Приземляемся перед восходом - квелые, сонные, но не спешим разойтись по постелям. Молча сидим в кабине плечом к плечу в блаженном оцепенении близости нигде более для нас невозможной. Обманутые нашей неподвижностью синицы бесстрашно скачут по прозрачному куполу авиэта. С высоты посадочной площадки поместье, затерянное в глубине нехоженых хвойных лесов, окутанных рассветным туманом, кажется плодом романтической фантазии, и тот факт, что сидящая рядом девушка - принцесса, отнюдь не добавляет пейзажу реальности. Встает солнце и лишает нас единственного оправдания этого безмолвного соседства. Автоматически раскрываются солнечные батареи авиэта. Мы спускаемся вниз и расстаемся до завтрака, который и так подают позже обычного - в десять часов. Из человеколюбия, имея в виду неугомонных французов, шутит Анна.

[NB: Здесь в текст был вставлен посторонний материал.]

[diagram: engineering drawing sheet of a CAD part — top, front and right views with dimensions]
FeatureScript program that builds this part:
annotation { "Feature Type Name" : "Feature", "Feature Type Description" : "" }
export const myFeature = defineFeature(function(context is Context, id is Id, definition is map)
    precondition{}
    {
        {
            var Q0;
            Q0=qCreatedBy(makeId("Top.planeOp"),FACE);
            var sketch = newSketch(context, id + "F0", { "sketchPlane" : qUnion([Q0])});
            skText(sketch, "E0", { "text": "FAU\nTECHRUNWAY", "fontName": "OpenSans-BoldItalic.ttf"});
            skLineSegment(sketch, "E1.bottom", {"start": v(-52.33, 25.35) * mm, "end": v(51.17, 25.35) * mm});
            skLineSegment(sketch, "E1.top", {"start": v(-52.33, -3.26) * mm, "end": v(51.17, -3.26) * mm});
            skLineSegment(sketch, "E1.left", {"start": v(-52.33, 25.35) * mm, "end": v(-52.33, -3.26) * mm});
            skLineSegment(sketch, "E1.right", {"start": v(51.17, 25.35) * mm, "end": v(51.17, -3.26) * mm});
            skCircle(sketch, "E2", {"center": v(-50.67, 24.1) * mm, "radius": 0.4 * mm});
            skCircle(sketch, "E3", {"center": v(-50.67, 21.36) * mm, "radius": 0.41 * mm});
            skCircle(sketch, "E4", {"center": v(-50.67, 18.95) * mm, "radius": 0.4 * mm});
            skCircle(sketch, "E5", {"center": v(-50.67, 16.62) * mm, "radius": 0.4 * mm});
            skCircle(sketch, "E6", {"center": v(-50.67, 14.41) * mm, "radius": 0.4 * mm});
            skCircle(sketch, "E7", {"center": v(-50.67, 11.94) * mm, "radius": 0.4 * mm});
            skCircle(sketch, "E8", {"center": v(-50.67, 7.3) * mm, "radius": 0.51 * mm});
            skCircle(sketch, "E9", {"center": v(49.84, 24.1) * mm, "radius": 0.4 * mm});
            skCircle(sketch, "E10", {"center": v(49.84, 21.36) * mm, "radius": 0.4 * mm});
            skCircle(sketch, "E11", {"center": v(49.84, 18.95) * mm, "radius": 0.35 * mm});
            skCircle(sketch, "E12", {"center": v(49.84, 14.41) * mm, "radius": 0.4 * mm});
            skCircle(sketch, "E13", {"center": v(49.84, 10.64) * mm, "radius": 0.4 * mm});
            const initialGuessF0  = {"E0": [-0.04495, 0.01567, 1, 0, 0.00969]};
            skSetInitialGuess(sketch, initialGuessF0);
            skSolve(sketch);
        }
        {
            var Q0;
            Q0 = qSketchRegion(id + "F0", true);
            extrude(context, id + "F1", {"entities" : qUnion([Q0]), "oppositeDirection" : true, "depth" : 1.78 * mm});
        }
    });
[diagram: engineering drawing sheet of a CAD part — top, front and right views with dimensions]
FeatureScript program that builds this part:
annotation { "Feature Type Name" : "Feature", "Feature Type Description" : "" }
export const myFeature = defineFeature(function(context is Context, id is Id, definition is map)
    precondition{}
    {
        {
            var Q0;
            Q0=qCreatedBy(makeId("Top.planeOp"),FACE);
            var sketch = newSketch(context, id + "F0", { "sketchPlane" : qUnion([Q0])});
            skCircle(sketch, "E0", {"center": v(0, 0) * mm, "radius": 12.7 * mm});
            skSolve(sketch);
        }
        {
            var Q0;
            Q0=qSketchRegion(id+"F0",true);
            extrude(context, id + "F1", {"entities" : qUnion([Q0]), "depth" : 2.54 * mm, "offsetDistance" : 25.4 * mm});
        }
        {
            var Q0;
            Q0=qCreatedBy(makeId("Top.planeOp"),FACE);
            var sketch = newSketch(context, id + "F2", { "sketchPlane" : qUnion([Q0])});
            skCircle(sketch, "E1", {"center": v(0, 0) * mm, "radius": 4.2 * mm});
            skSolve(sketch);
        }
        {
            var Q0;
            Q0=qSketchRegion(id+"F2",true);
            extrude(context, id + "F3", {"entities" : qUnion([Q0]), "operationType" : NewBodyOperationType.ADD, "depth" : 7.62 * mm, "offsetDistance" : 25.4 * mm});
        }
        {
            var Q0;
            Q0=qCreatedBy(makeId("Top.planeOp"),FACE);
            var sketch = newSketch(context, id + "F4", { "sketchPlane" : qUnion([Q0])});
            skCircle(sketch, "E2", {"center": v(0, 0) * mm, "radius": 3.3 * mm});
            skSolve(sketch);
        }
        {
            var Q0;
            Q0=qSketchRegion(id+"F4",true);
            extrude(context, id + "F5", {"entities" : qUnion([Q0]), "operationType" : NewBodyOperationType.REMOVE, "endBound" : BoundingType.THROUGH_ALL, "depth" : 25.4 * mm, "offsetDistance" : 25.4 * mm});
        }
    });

Конечно, всем нам не хватает сна, и мне следовало уйти, оставить ее в покое. Но я не мог отвернуться, перестать смотреть, как она безмятежно спит в облаке кисеи. Ни за что на свете я не сделал бы ничего, разрушающего очарование. Стоял и жадно глазел на раскинувшуюся передо мной красоту. Наконец отступил, не насмотревшись, заставил себя уйти.
Чуть дальше вдоль дорожки посажены шпалерные розы - фигурные решетки густо увиты молодыми глянцевитыми побегами. Зайдя за них, обернулся, зная, что из-за шпалер меня не видно, и поразился происшедшей перемене. Анна, выпрямившись, сидела на качелях и листала книгу. Вид у нее был ничуть не сонный. Перебирая страницы, она удовлетворенно улыбалась, как человек только что провернувший удачный фокус.
Сейчас думаю, что ошибался. Может, Анна сквозь сон ощутила чье-то присутствие, и, когда я отошел, эта перемена разбудила ее. Но в тот момент решил, что кокетка лишь притворилась спящей - и как умело! Зачем? Не знаю. Может, не хотела разговаривать со мной. Или рассчитывала произвести впечатление. Или просто дурачилась, желая увидеть мою реакцию, подразнить.
Меня бросило в жар: я глупо выдал себя! Раскис перед ней влюбленный дурень - да она смеется надо мной! Нарочно все это устроила, чтоб убедиться в своей власти. А что насчет ее сердечка? Я тоже хочу узнать! Дурной азарт, неджентльменская жажда реванша овладели мною: надо вывести эту скромницу на чистую воду - заставить признаться, тоже выдать себя. Побуждение мстительное и постыдное.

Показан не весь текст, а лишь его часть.